Global COVID-19 deaths top 206,000

April 27, 2020

The global COVID-19 death toll passed 206,000, with brisk activity continuing in U.S. hot spots and growing in others.

Global case total climbed to almost 2,975,000 in 185 nations, with fatalities reaching over 206,000 according to the Johns Hopkins online dashboard. The U.S. total is near 966,000, with approximately 55,000 deaths.

In the wake of the fallout over the President’s recent comments about the potential use of disinfectants and light as medical treatment for COVID-19, the White House is considering scaling back on White House daily briefings, NBC News reported today.

Meanwhile, in New York, Governor Andrew Cuomo said about 1,100 people were hospitalized in a one-day period, which is more than officials want to see, but less than the state has seen in the past 21 days. He also said the state would expand COVID-19 testing criteria to frontline health workers, emergency responders, and essential workers.

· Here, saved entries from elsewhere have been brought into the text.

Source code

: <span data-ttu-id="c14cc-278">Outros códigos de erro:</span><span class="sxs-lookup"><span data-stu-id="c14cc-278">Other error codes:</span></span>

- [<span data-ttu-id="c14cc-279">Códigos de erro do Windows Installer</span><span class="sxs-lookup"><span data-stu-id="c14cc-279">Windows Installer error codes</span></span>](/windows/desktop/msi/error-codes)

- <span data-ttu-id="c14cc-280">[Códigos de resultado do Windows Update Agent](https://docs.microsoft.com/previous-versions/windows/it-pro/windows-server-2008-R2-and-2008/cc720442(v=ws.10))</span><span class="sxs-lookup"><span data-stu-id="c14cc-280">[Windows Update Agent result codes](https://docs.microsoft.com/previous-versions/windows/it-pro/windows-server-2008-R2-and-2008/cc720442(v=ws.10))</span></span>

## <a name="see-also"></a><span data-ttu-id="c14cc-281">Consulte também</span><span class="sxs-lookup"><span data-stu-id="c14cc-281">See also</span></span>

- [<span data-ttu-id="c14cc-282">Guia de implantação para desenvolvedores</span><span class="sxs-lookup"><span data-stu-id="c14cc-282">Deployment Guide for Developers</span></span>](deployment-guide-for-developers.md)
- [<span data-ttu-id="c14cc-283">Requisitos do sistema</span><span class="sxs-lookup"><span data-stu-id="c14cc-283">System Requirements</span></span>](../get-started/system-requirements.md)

Cuomo also announced antibody testing for healthcare workers has begun at four hospital sites and signed an executive order allowing pharmacists to test for COVID-19.

In Massachusetts, the third worst-hit state, Governor Charlie Baker said the state is experiencing a case surge, though hospitals are prepared, CNN reported. He said 55 percent of the state's hospital beds are still available. Baker said the state is waiting to see if hospitalizations and other indicators drop before deciding to scale back stay-at-home orders, which are slated to end on May 4.

Elsewhere, COVID-19 cases are growing in more recently affected areas such as the Midwest and South, according to a study from the Dartmouth Atlas Project published in Health Affairs. Based on county-level data, the group said cities where outbreak levels are rising fastest include Grand Forks, ND; Sioux City, IA; Waterloo, IA; Columbus, OH; Green Bay, WI; Amarillo, TX; Lincoln, NE; Des Moines, IA; Wichita, KS; and Chattanooga, TN. They also noted that some of the areas in which cases are accelerating, such as some Texas cities, are in states where governors are easing back on distancing orders.

In other U.S. developments, the Centers for Disease Control and Prevention (CDC) has added six more symptoms to its COVID-19 list, according to an update on its website, CBS News reported. Originally, the CDC said fever, cough, and shortness of breath were the main symptoms. Now it has added chills, repeated shaking with chills, muscle pain, headache, sore throat, and recent loss of taste or smell.